Paul from CNBC.COM FMA *********************************************************** Oct 15 1999 6:01AM ET More on Winners and Losers... Microsoft and Intel in a Post-PC World by Pat Dorsey Senior Stocks Analyst, Morningstar.com Special to CNBC.com The field of technology investing is littered with the remains of companies that missed fundamental shifts in their business.
Once-proud Digital Equipment is now a subsidiary of not-so-proud Compaq Computer Corp. {CPQ}. Data General Corp. {DGN} -- the subject of Tracy Kidder's Pulitzer-prize-winning The Soul of a New Machine -- was recently bought by EMC Corp. {EMC}. Even mighty IBM {IBM} only missed becoming an also-ran by the skin of its corporate teeth.
As personal computers are supplanted by information appliances such as smart phones, TV set-top boxes, and personal assistants, such as the Palm Pilot, questions have surfaced about the future of Microsoft Corp. {MSFT} and Intel Corp. {INTC}.
MSFT one-year stock performance
INTC one-year stock performance
Even though the Wintel duo still rules the PC universe, what happens when PCs are no longer the sole vehicle for gaining access to electronic information and services?
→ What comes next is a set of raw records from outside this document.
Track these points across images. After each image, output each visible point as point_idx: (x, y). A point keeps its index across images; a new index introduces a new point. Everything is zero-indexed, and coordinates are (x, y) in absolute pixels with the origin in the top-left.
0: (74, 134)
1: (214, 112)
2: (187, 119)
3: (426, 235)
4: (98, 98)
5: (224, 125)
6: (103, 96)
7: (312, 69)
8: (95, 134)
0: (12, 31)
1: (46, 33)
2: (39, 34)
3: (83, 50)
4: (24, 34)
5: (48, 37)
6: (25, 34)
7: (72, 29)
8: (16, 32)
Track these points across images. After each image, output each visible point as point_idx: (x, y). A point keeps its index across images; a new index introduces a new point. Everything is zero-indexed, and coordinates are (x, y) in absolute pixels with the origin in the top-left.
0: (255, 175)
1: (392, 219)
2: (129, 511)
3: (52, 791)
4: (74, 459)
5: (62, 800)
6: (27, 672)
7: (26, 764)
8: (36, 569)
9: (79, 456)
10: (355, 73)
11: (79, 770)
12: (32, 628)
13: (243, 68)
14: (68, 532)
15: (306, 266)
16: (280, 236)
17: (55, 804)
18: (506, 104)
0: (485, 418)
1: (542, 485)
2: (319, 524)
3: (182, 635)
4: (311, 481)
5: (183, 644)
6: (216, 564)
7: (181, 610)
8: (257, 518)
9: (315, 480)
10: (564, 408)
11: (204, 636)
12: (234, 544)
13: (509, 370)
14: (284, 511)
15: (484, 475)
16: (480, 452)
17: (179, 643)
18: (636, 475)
Investors got a small taste of the difficulty that Intel is having in dealing with the changing PC landscape earlier this week when the company missed earnings due to lower prices for its chips.
Although I've read more than a few articles recently proclaiming the virtual death of Wintel at the hands of companies such as Cisco Systems Inc. {CSCO}, Oracle Corp. {ORCL}, and Sun Microsystems Inc. {SUNW}, I think a little Mark Twain is appropriate here. Reports of the demise of Microsoft and Intel are greatly exaggerated. The PC will probably be less important in our lives in five years than it is now, but the management teams of both these companies are aware of this shift and have already taken steps to reorient their firms' strategies.
Intel has been diversifying away from the PC market into the communications and networking businesses through acquisitions. And when Intel rolls out the second generation of low-power StrongARM chips next year, the chip maker will be able to compete head to head with companies such as IBM and Motorola Inc. {MOT} in the market for chips for handheld devices. Finally, let's not forget Intel's line of high-margin Xeon processors for servers and its upcoming Merced line of next-generation chips for servers. Growth in Web-server shipments isn't about to slow anytime soon.
Microsoft has also been moving beyond the PC. The company has aggressively pushed into the markets for both set-top boxes (through its $5 billion investment in AT&T Corp. {T}) and smart phones (through the Wireless Knowledge joint venture with Qualcomm Inc. {QCOM}) and a $600 million investment in cellular carrier Nextel Communications Inc. {NXTL}. On the high end, Microsoft's much-ballyhooed Windows 2000 operating system is aimed squarely at the server market, and despite the growing popularity of the free Unix operating system, it's just a little too early to count Gates & Co. out of the race.
The point here is that when you buy a stock, you're not just buying, in Warren Buffett's words, "a little wiggling thing with a chart attached." You're buying partial ownership in a company. You're trusting the firm's management to make that tiny piece you own more valuable by responding to changes in the market. Basically, you're buying management talent.
And I don?t know many management teams that are smarter than Bill Gates and Steve Ballmer or Andy Grove and Craig Barrett.
Of course, smart management doesn't mean squat if the folks running the show don't have sufficient resources to invest in new ventures and take their firm in new directions. Remembering that Intel and Microsoft are companies rather than little wiggling things, let's take a look at their financial statements to see what kinds of resources they have at their disposal.
Intel has almost $12 billion in cash in the bank and generates more than $5 billion in free cash flow every year. Not bad. The folks at Microsoft are sitting even prettier, with more than $17 billion in cash and a gargantuan $9 billion in free cash flow.
Is it possible that Intel and Microsoft will wind up in the silicon scrap-heap of history? Sure. I can?t predict the future, and neither can Grove nor Gates. But is it probable that these two powerhouses will become also-rans? Not by a long shot, and certainly not while their managements are displaying as much vision and resourcefulness in responding to challenges as they have so far.